WORK TO COMPLETE: Please write out all of the rows below line for line, changing nothing.

(Some rows)
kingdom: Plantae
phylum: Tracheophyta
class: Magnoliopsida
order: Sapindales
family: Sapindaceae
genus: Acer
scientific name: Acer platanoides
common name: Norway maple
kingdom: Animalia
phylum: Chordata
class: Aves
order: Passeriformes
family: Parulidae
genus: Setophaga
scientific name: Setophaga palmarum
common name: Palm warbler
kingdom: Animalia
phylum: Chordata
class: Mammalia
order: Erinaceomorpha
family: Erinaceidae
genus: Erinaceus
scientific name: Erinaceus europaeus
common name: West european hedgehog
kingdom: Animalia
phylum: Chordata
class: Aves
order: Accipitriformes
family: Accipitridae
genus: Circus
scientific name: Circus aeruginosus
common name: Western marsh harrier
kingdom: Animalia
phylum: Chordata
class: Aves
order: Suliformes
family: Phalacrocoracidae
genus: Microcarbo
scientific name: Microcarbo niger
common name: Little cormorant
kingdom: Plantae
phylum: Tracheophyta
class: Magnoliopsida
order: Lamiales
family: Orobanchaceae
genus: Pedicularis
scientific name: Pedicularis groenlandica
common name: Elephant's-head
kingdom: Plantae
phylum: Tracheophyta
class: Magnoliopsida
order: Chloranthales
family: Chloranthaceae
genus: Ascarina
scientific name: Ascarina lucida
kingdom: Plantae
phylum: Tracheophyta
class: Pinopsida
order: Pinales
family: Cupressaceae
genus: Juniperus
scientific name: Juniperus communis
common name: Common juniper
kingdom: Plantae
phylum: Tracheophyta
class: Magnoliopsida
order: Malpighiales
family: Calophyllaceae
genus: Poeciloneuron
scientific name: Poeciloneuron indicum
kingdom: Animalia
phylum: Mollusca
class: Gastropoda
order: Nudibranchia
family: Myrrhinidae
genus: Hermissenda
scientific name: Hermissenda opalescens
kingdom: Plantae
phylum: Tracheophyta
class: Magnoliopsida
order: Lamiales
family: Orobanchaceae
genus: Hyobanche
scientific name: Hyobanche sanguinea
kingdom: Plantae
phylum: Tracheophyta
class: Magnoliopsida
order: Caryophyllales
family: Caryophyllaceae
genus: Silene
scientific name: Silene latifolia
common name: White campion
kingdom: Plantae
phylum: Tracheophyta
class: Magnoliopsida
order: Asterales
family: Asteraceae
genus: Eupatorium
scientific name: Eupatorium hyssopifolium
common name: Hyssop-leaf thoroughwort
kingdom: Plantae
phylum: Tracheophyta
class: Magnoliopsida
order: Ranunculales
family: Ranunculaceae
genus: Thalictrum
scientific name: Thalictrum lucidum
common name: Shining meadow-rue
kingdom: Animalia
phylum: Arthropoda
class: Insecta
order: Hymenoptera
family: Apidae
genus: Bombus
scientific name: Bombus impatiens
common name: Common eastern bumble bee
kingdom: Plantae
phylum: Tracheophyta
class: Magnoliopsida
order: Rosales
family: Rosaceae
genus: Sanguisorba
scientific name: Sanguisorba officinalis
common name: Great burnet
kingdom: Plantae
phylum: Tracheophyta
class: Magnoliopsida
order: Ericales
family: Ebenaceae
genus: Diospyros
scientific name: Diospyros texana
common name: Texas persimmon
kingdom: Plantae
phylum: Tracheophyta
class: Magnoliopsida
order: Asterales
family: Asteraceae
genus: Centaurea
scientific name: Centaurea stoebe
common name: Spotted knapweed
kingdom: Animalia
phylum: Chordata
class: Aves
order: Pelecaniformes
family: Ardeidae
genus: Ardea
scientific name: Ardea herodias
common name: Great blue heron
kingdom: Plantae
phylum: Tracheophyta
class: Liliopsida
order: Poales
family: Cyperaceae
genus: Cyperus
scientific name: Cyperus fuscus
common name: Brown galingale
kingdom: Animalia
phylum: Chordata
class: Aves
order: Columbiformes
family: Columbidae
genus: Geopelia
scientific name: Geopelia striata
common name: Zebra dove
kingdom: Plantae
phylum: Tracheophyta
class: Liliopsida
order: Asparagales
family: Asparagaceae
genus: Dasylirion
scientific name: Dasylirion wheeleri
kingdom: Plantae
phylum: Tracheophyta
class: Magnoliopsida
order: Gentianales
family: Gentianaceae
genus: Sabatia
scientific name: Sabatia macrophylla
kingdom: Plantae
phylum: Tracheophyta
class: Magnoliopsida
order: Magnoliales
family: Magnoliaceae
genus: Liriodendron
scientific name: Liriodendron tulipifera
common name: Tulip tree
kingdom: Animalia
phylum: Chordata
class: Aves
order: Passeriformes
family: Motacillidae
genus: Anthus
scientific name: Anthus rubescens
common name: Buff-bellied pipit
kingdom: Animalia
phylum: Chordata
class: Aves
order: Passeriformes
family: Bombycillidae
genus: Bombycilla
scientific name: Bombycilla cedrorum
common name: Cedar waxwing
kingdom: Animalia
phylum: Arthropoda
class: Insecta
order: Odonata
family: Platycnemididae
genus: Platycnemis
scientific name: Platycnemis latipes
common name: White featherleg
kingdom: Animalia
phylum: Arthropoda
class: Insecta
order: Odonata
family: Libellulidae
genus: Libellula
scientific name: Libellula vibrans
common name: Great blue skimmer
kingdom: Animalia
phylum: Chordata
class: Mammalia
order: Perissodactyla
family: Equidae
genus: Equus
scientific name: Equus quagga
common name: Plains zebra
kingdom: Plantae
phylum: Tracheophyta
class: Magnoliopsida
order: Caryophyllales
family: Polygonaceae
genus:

TASK RESPONSE:
kingdom: Plantae
phylum: Tracheophyta
class: Magnoliopsida
order: Sapindales
family: Sapindaceae
genus: Acer
scientific name: Acer platanoides
common name: Norway maple
kingdom: Animalia
phylum: Chordata
class: Aves
order: Passeriformes
family: Parulidae
genus: Setophaga
scientific name: Setophaga palmarum
common name: Palm warbler
kingdom: Animalia
phylum: Chordata
class: Mammalia
order: Erinaceomorpha
family: Erinaceidae
genus: Erinaceus
scientific name: Erinaceus europaeus
common name: West european hedgehog
kingdom: Animalia
phylum: Chordata
class: Aves
order: Accipitriformes
family: Accipitridae
genus: Circus
scientific name: Circus aeruginosus
common name: Western marsh harrier
kingdom: Animalia
phylum: Chordata
class: Aves
order: Suliformes
family: Phalacrocoracidae
genus: Microcarbo
scientific name: Microcarbo niger
common name: Little cormorant
kingdom: Plantae
phylum: Tracheophyta
class: Magnoliopsida
order: Lamiales
family: Orobanchaceae
genus: Pedicularis
scientific name: Pedicularis groenlandica
common name: Elephant's-head
kingdom: Plantae
phylum: Tracheophyta
class: Magnoliopsida
order: Chloranthales
family: Chloranthaceae
genus: Ascarina
scientific name: Ascarina lucida
kingdom: Plantae
phylum: Tracheophyta
class: Pinopsida
order: Pinales
family: Cupressaceae
genus: Juniperus
scientific name: Juniperus communis
common name: Common juniper
kingdom: Plantae
phylum: Tracheophyta
class: Magnoliopsida
order: Malpighiales
family: Calophyllaceae
genus: Poeciloneuron
scientific name: Poeciloneuron indicum
kingdom: Animalia
phylum: Mollusca
class: Gastropoda
order: Nudibranchia
family: Myrrhinidae
genus: Hermissenda
scientific name: Hermissenda opalescens
kingdom: Plantae
phylum: Tracheophyta
class: Magnoliopsida
order: Lamiales
family: Orobanchaceae
genus: Hyobanche
scientific name: Hyobanche sanguinea
kingdom: Plantae
phylum: Tracheophyta
class: Magnoliopsida
order: Caryophyllales
family: Caryophyllaceae
genus: Silene
scientific name: Silene latifolia
common name: White campion
kingdom: Plantae
phylum: Tracheophyta
class: Magnoliopsida
order: Asterales
family: Asteraceae
genus: Eupatorium
scientific name: Eupatorium hyssopifolium
common name: Hyssop-leaf thoroughwort
kingdom: Plantae
phylum: Tracheophyta
class: Magnoliopsida
order: Ranunculales
family: Ranunculaceae
genus: Thalictrum
scientific name: Thalictrum lucidum
common name: Shining meadow-rue
kingdom: Animalia
phylum: Arthropoda
class: Insecta
order: Hymenoptera
family: Apidae
genus: Bombus
scientific name: Bombus impatiens
common name: Common eastern bumble bee
kingdom: Plantae
phylum: Tracheophyta
class: Magnoliopsida
order: Rosales
family: Rosaceae
genus: Sanguisorba
scientific name: Sanguisorba officinalis
common name: Great burnet
kingdom: Plantae
phylum: Tracheophyta
class: Magnoliopsida
order: Ericales
family: Ebenaceae
genus: Diospyros
scientific name: Diospyros texana
common name: Texas persimmon
kingdom: Plantae
phylum: Tracheophyta
class: Magnoliopsida
order: Asterales
family: Asteraceae
genus: Centaurea
scientific name: Centaurea stoebe
common name: Spotted knapweed
kingdom: Animalia
phylum: Chordata
class: Aves
order: Pelecaniformes
family: Ardeidae
genus: Ardea
scientific name: Ardea herodias
common name: Great blue heron
kingdom: Plantae
phylum: Tracheophyta
class: Liliopsida
order: Poales
family: Cyperaceae
genus: Cyperus
scientific name: Cyperus fuscus
common name: Brown galingale
kingdom: Animalia
phylum: Chordata
class: Aves
order: Columbiformes
family: Columbidae
genus: Geopelia
scientific name: Geopelia striata
common name: Zebra dove
kingdom: Plantae
phylum: Tracheophyta
class: Liliopsida
order: Asparagales
family: Asparagaceae
genus: Dasylirion
scientific name: Dasylirion wheeleri
kingdom: Plantae
phylum: Tracheophyta
class: Magnoliopsida
order: Gentianales
family: Gentianaceae
genus: Sabatia
scientific name: Sabatia macrophylla
kingdom: Plantae
phylum: Tracheophyta
class: Magnoliopsida
order: Magnoliales
family: Magnoliaceae
genus: Liriodendron
scientific name: Liriodendron tulipifera
common name: Tulip tree
kingdom: Animalia
phylum: Chordata
class: Aves
order: Passeriformes
family: Motacillidae
genus: Anthus
scientific name: Anthus rubescens
common name: Buff-bellied pipit
kingdom: Animalia
phylum: Chordata
class: Aves
order: Passeriformes
family: Bombycillidae
genus: Bombycilla
scientific name: Bombycilla cedrorum
common name: Cedar waxwing
kingdom: Animalia
phylum: Arthropoda
class: Insecta
order: Odonata
family: Platycnemididae
genus: Platycnemis
scientific name: Platycnemis latipes
common name: White featherleg
kingdom: Animalia
phylum: Arthropoda
class: Insecta
order: Odonata
family: Libellulidae
genus: Libellula
scientific name: Libellula vibrans
common name: Great blue skimmer
kingdom: Animalia
phylum: Chordata
class: Mammalia
order: Perissodactyla
family: Equidae
genus: Equus
scientific name: Equus quagga
common name: Plains zebra
kingdom: Plantae
phylum: Tracheophyta
class: Magnoliopsida
order: Caryophyllales
family: Polygonaceae
genus:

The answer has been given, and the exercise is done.